● Your goal: The answer should match the records character for character.

Entries taken from a collection:

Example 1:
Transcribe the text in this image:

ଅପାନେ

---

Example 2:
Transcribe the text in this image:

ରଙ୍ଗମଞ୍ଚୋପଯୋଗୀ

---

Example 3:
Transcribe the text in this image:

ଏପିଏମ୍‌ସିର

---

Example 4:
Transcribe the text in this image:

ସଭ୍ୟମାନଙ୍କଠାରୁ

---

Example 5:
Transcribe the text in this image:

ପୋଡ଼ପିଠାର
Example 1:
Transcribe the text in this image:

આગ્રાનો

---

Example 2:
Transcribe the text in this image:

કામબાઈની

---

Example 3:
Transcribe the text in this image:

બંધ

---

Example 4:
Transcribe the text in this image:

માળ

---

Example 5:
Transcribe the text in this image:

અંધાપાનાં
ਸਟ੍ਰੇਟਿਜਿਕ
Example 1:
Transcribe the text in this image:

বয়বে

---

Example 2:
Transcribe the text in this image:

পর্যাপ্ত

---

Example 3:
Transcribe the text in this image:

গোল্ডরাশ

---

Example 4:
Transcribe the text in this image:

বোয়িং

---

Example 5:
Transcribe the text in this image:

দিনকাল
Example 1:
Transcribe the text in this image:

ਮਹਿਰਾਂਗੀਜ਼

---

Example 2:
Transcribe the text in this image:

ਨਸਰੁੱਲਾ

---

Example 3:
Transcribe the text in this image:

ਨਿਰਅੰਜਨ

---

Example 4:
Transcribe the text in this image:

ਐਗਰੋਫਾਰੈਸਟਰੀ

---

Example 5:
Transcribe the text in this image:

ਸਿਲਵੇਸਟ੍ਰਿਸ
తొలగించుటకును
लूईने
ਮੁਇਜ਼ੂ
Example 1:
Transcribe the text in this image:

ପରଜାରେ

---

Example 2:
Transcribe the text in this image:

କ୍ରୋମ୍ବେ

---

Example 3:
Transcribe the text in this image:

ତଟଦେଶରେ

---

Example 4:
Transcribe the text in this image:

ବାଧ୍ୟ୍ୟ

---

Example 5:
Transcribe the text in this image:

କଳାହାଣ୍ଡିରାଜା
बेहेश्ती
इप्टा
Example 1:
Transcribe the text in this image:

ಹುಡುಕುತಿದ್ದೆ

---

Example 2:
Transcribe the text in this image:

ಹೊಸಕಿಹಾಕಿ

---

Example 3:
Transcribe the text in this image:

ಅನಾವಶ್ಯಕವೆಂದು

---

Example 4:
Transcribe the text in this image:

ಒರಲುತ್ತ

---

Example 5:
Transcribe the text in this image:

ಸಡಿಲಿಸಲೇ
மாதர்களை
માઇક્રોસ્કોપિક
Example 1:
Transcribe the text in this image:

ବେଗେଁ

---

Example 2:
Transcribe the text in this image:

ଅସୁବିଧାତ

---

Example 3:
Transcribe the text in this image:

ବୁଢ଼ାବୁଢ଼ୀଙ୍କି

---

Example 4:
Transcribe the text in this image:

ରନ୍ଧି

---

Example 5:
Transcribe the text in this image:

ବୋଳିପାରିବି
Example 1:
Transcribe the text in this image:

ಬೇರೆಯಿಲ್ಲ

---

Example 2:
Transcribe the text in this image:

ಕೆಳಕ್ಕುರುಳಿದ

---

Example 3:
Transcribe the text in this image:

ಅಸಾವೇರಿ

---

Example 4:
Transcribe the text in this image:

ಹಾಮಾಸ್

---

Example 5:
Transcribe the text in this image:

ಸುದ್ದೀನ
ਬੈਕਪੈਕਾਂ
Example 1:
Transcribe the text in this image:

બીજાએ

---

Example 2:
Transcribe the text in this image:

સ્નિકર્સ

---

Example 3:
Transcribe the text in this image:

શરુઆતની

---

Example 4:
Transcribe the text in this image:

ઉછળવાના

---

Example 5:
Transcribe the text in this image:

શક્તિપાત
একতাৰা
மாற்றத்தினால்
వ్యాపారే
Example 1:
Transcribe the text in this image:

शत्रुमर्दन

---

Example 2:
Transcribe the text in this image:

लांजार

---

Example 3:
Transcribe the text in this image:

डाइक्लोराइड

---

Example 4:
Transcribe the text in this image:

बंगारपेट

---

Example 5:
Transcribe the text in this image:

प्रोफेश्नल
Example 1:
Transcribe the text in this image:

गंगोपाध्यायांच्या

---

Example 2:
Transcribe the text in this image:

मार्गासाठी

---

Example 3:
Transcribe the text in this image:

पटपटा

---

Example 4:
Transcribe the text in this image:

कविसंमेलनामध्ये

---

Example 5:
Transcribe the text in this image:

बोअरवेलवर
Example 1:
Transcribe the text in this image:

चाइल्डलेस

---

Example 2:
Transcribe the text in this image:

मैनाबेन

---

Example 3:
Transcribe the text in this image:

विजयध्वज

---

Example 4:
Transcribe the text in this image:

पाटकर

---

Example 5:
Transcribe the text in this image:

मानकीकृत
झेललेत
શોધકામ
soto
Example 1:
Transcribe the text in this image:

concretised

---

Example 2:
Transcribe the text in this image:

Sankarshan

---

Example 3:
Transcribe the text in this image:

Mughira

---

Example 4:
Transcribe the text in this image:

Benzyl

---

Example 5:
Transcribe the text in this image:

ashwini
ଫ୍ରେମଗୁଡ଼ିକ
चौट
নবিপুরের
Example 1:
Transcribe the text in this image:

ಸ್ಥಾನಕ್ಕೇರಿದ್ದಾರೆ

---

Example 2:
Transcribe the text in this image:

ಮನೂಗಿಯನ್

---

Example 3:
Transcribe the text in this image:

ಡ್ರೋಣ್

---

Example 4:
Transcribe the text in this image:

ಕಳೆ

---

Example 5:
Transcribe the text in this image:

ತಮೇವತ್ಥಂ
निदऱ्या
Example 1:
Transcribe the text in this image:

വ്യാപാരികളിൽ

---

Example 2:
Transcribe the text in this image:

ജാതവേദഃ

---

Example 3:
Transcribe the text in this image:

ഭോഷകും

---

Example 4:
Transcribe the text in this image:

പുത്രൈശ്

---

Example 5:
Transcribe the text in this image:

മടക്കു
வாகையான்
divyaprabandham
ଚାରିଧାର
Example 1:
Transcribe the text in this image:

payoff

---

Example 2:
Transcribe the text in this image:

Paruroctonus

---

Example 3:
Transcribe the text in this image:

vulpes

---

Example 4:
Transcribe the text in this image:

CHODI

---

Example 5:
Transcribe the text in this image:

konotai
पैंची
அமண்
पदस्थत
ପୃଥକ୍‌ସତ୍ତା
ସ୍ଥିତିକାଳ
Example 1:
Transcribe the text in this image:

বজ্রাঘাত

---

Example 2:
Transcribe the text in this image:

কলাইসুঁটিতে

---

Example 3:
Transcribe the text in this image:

● Your response:
Example 1:
Transcribe the text in this image:

ଅପାନେ

---

Example 2:
Transcribe the text in this image:

ରଙ୍ଗମଞ୍ଚୋପଯୋଗୀ

---

Example 3:
Transcribe the text in this image:

ଏପିଏମ୍‌ସିର

---

Example 4:
Transcribe the text in this image:

ସଭ୍ୟମାନଙ୍କଠାରୁ

---

Example 5:
Transcribe the text in this image:

ପୋଡ଼ପିଠାର
Example 1:
Transcribe the text in this image:

આગ્રાનો

---

Example 2:
Transcribe the text in this image:

કામબાઈની

---

Example 3:
Transcribe the text in this image:

બંધ

---

Example 4:
Transcribe the text in this image:

માળ

---

Example 5:
Transcribe the text in this image:

અંધાપાનાં
ਸਟ੍ਰੇਟਿਜਿਕ
Example 1:
Transcribe the text in this image:

বয়বে

---

Example 2:
Transcribe the text in this image:

পর্যাপ্ত

---

Example 3:
Transcribe the text in this image:

গোল্ডরাশ

---

Example 4:
Transcribe the text in this image:

বোয়িং

---

Example 5:
Transcribe the text in this image:

দিনকাল
Example 1:
Transcribe the text in this image:

ਮਹਿਰਾਂਗੀਜ਼

---

Example 2:
Transcribe the text in this image:

ਨਸਰੁੱਲਾ

---

Example 3:
Transcribe the text in this image:

ਨਿਰਅੰਜਨ

---

Example 4:
Transcribe the text in this image:

ਐਗਰੋਫਾਰੈਸਟਰੀ

---

Example 5:
Transcribe the text in this image:

ਸਿਲਵੇਸਟ੍ਰਿਸ
తొలగించుటకును
लूईने
ਮੁਇਜ਼ੂ
Example 1:
Transcribe the text in this image:

ପରଜାରେ

---

Example 2:
Transcribe the text in this image:

କ୍ରୋମ୍ବେ

---

Example 3:
Transcribe the text in this image:

ତଟଦେଶରେ

---

Example 4:
Transcribe the text in this image:

ବାଧ୍ୟ୍ୟ

---

Example 5:
Transcribe the text in this image:

କଳାହାଣ୍ଡିରାଜା
बेहेश्ती
इप्टा
Example 1:
Transcribe the text in this image:

ಹುಡುಕುತಿದ್ದೆ

---

Example 2:
Transcribe the text in this image:

ಹೊಸಕಿಹಾಕಿ

---

Example 3:
Transcribe the text in this image:

ಅನಾವಶ್ಯಕವೆಂದು

---

Example 4:
Transcribe the text in this image:

ಒರಲುತ್ತ

---

Example 5:
Transcribe the text in this image:

ಸಡಿಲಿಸಲೇ
மாதர்களை
માઇક્રોસ્કોપિક
Example 1:
Transcribe the text in this image:

ବେଗେଁ

---

Example 2:
Transcribe the text in this image:

ଅସୁବିଧାତ

---

Example 3:
Transcribe the text in this image:

ବୁଢ଼ାବୁଢ଼ୀଙ୍କି

---

Example 4:
Transcribe the text in this image:

ରନ୍ଧି

---

Example 5:
Transcribe the text in this image:

ବୋଳିପାରିବି
Example 1:
Transcribe the text in this image:

ಬೇರೆಯಿಲ್ಲ

---

Example 2:
Transcribe the text in this image:

ಕೆಳಕ್ಕುರುಳಿದ

---

Example 3:
Transcribe the text in this image:

ಅಸಾವೇರಿ

---

Example 4:
Transcribe the text in this image:

ಹಾಮಾಸ್

---

Example 5:
Transcribe the text in this image:

ಸುದ್ದೀನ
ਬੈਕਪੈਕਾਂ
Example 1:
Transcribe the text in this image:

બીજાએ

---

Example 2:
Transcribe the text in this image:

સ્નિકર્સ

---

Example 3:
Transcribe the text in this image:

શરુઆતની

---

Example 4:
Transcribe the text in this image:

ઉછળવાના

---

Example 5:
Transcribe the text in this image:

શક્તિપાત
একতাৰা
மாற்றத்தினால்
వ్యాపారే
Example 1:
Transcribe the text in this image:

शत्रुमर्दन

---

Example 2:
Transcribe the text in this image:

लांजार

---

Example 3:
Transcribe the text in this image:

डाइक्लोराइड

---

Example 4:
Transcribe the text in this image:

बंगारपेट

---

Example 5:
Transcribe the text in this image:

प्रोफेश्नल
Example 1:
Transcribe the text in this image:

गंगोपाध्यायांच्या

---

Example 2:
Transcribe the text in this image:

मार्गासाठी

---

Example 3:
Transcribe the text in this image:

पटपटा

---

Example 4:
Transcribe the text in this image:

कविसंमेलनामध्ये

---

Example 5:
Transcribe the text in this image:

बोअरवेलवर
Example 1:
Transcribe the text in this image:

चाइल्डलेस

---

Example 2:
Transcribe the text in this image:

मैनाबेन

---

Example 3:
Transcribe the text in this image:

विजयध्वज

---

Example 4:
Transcribe the text in this image:

पाटकर

---

Example 5:
Transcribe the text in this image:

मानकीकृत
झेललेत
શોધકામ
soto
Example 1:
Transcribe the text in this image:

concretised

---

Example 2:
Transcribe the text in this image:

Sankarshan

---

Example 3:
Transcribe the text in this image:

Mughira

---

Example 4:
Transcribe the text in this image:

Benzyl

---

Example 5:
Transcribe the text in this image:

ashwini
ଫ୍ରେମଗୁଡ଼ିକ
चौट
নবিপুরের
Example 1:
Transcribe the text in this image:

ಸ್ಥಾನಕ್ಕೇರಿದ್ದಾರೆ

---

Example 2:
Transcribe the text in this image:

ಮನೂಗಿಯನ್

---

Example 3:
Transcribe the text in this image:

ಡ್ರೋಣ್

---

Example 4:
Transcribe the text in this image:

ಕಳೆ

---

Example 5:
Transcribe the text in this image:

ತಮೇವತ್ಥಂ
निदऱ्या
Example 1:
Transcribe the text in this image:

വ്യാപാരികളിൽ

---

Example 2:
Transcribe the text in this image:

ജാതവേദഃ

---

Example 3:
Transcribe the text in this image:

ഭോഷകും

---

Example 4:
Transcribe the text in this image:

പുത്രൈശ്

---

Example 5:
Transcribe the text in this image:

മടക്കു
வாகையான்
divyaprabandham
ଚାରିଧାର
Example 1:
Transcribe the text in this image:

payoff

---

Example 2:
Transcribe the text in this image:

Paruroctonus

---

Example 3:
Transcribe the text in this image:

vulpes

---

Example 4:
Transcribe the text in this image:

CHODI

---

Example 5:
Transcribe the text in this image:

konotai
पैंची
அமண்
पदस्थत
ପୃଥକ୍‌ସତ୍ତା
ସ୍ଥିତିକାଳ
Example 1:
Transcribe the text in this image:

বজ্রাঘাত

---

Example 2:
Transcribe the text in this image:

কলাইসুঁটিতে

---

Example 3:
Transcribe the text in this image:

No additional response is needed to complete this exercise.